Information about Chionanthus virginicus

Chionanthus virginicus, commonly known as the Fringetree or Old Man's Beard, is a deciduous tree native to the southeastern United States. It is known for its showy, fragrant, and delicate white flowers that bloom in late spring to early summer.

The Fringetree typically grows up to 20-30 feet tall and spreads to a similar width. It has a rounded or irregular crown with smooth gray bark. Its leaves are dark green, glossy, and oval-shaped, with a pointed tip and a finely toothed edge. In the fall, they turn yellow before dropping.

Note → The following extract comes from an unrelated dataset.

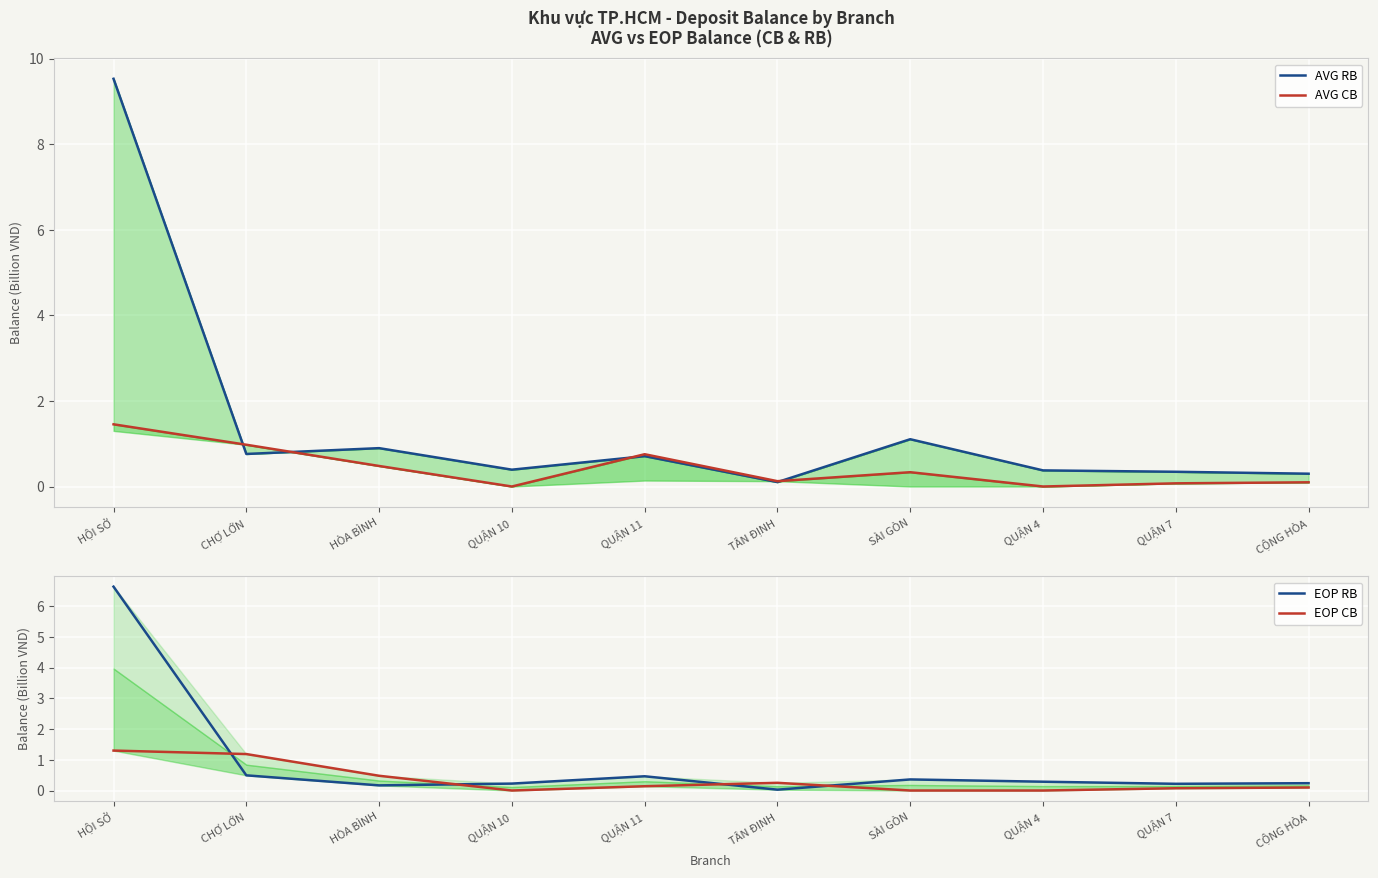

Where is the first local maximum for AVG RB?

HÒA BÌNH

The Fringetree is dioecious, meaning that individual trees are either male or female, with only the female trees producing fruit. Its fruit is a dark blue drupe that matures in late summer to early fall and is relished by birds.

The Fringetree is a popular ornamental tree for its attractive appearance and ease of cultivation. It prefers moist, well-drained soils and full sun to partial shade. It is also tolerant of a range of soil types and is resistant to many pests and diseases.

The Fringetree has a long history of medicinal use, with its bark and roots traditionally used by Native Americans to treat a variety of ailments. Its extract is also used in modern herbal medicine as a natural anti-inflammatory and pain reliever. However, it is important to consult a healthcare professional before using any herbal remedies.